Convention Abbreviation: CCPR
Quatre-vingt-et-unième session
5 - 30 juillet 2004
ANNEXE
Constatations du Comité des droits de l'homme au titre du paragraphe 4
de l'article 5 du Protocole facultatif se rapportant au Pacte international
relatif aux droits civils et politiques*
- Quatre-vingt-et-unième session -
Communication No 815/1998
Au nom de: L'auteur
État partie: Fédération de Russie
Date de la communication: 1er décembre 1997 (lettre initiale)
Le Comité des droits de l'homme, institué en vertu de l'article 28 du Pacte international relatif aux droits civils et politiques,
Réuni le 5 juillet 2004,
Ayant achevé l'examen de la communication no 815/1998 qui lui a été présentée au nom de M. Alexander Alexandrovitch Dugin au titre du Protocole facultatif se rapportant au Pacte international relatif aux droits civils et politiques,
Ayant pris en considération tous les renseignements qui lui ont été communiqués par écrit par l'auteur de la communication et l'État partie,
Adopte les constatations suivantes:
Rappel des faits présentés par l'auteur
2.1 Le 21 octobre 1994, dans la soirée, l'auteur et son ami, Yuri Egurnov, se trouvaient à proximité d'un arrêt de bus lorsque deux adolescents sont passés, une bouteille de bière à la main. L'auteur et son ami, qui étaient tous deux en état d'ébriété, ont provoqué oralement Aleksei Naumkin et Dimitrii Chikin afin de déclencher une bagarre. Lorsque Naumkin, essayant de se défendre avec un morceau de verre, a blessé l'auteur à la main, celui-ci et son complice l'ont frappé à la tête, puis roué de coups alors qu'il était à terre. Naumkin est décédé une demi-heure plus tard.
2.2 Le 30 juin 1995, Dugin et Egurnov ont été reconnus coupables de meurtre avec préméditation et circonstances aggravantes par le tribunal régional d'Orlov. Le jugement était fondé sur les dépositions de l'auteur, de son complice, de plusieurs témoins oculaires et de la victime, Chikin, ainsi que sur plusieurs expertises médico-légales et le rapport décrivant les lieux du crime. Dugin et Egurnov ont été condamnés à 12 ans d'emprisonnement chacun, dans une colonie de rééducation par le travail.
_ _ _ _ _ _ _
SÉRIE DE CONSIGNES:
A) Dans le texte sur l'affaire Dugin, à quelle peine Dugin et Egurnov ont-ils été condamnés ?
B) Réécrivez, s'il vous plaît, le passage du texte sur l'affaire Dugin allant de "Convention Abbreviation: CCPR" jusqu'à "1997 (lettre initiale)", en remplaçant "Fédération de Russie" par "Russie".
C) Poursuivez le texte sur l'affaire Dugin à partir de sa dernière phrase.
_ _ _ _ _ _ _
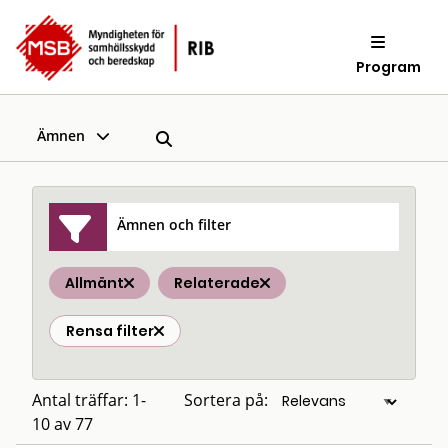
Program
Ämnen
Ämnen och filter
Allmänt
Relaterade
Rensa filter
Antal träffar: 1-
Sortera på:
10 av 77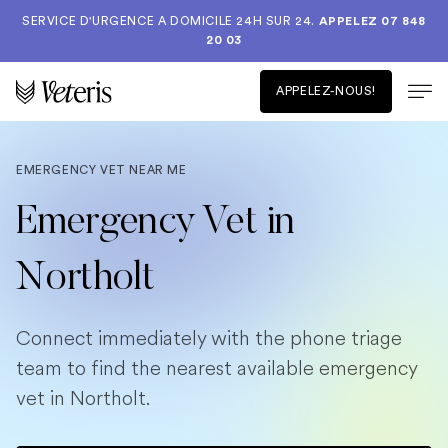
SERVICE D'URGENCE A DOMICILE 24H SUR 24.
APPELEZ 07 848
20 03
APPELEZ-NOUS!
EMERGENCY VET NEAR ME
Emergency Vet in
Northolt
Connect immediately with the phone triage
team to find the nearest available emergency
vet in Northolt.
_ _ _ _ _ _ _
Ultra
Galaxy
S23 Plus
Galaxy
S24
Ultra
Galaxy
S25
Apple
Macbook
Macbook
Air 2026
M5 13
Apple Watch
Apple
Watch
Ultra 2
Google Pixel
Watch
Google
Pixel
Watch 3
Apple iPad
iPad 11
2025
_ _ _ _ _ _ _
CORRIGÉ DE L'EXERCICE:
A) À 12 ans d'emprisonnement chacun, dans une colonie de rééducation par le travail.

B)
Convention Abbreviation: CCPR
Quatre-vingt-et-unième session
5 - 30 juillet 2004
ANNEXE
Constatations du Comité des droits de l'homme au titre du paragraphe 4
de l'article 5 du Protocole facultatif se rapportant au Pacte international
relatif aux droits civils et politiques*
- Quatre-vingt-et-unième session -
Communication No 815/1998
Au nom de: L'auteur
État partie: Russie
Date de la communication: 1er décembre 1997 (lettre initiale)

C)
2.3 Lors de l'audience au tribunal d'Orlov, l'auteur n'a pas reconnu sa culpabilité, tandis qu'Egurnov l'a reconnue partiellement. Le 12 septembre 1995, Dugin a adressé un recours à la Cour suprême de la Fédération de Russie demandant l'annulation du jugement. Il a prétendu n'avoir donné que quelques coups à Naumkin, et seulement après que celui-ci l'eut frappé avec une bouteille cassée. Il a également soutenu qu'il avait abordé Egurnov et Naumkin dans le seul but de les empêcher de se battre. Il estime que la peine qui lui a été infligée est disproportionnée et particulièrement sévère, puisqu'elle ne tient pas compte de son âge, des dépositions favorables des témoins concernant son caractère, du fait qu'il a un jeune enfant, et de l'absence de préméditation.
2.4 Le 12 septembre 1995, la Cour suprême de la Fédération de Russie a rejeté le recours de l'auteur contre sa condamnation, puis le 6 août 1996, elle a rejeté un second recours contre la peine prononcée.
Teneur de la plainte
3.1 Le conseil de l'auteur fait valoir que Chikin, la victime survivante, n'était pas présent au procès qui s'est tenu au tribunal d'Orlov, mais que les juges ont néanmoins tenu compte de la déposition qu'il avait faite pendant l'instruction. Selon le conseil, les déclarations de Chikin sont contradictoires mais comme celui-ci n'a pas été entendu par le tribunal, Dugin n'a pas pu procéder à un contre-interrogatoire, et les droits de l'auteur consacrés au paragraphe 3 e) de l'article 14 du Pacte ont donc été violés.
3.2 Le conseil soutient en outre que la présomption d'innocence, garantie au paragraphe 2 de l'article 14 du Pacte, n'a pas été respectée en l'espèce. Il fonde cette affirmation sur les expertises médico-légales et les conclusions des 22 et 26 octobre, du 9 novembre, du 20 décembre 1994 et du 7 février 1995, qui étaient, selon lui, vagues et dépourvues d'objectivité. Il affirme, sans préciser davantage que, certaines de ses questions au tribunal étant restées sans réponse, il a demandé à celui-ci de faire comparaître l'expert médico-légal pour obtenir des éclaircissements et des explications et de faire procéder à des expertises supplémentaires, mais que sa demande a été rejetée.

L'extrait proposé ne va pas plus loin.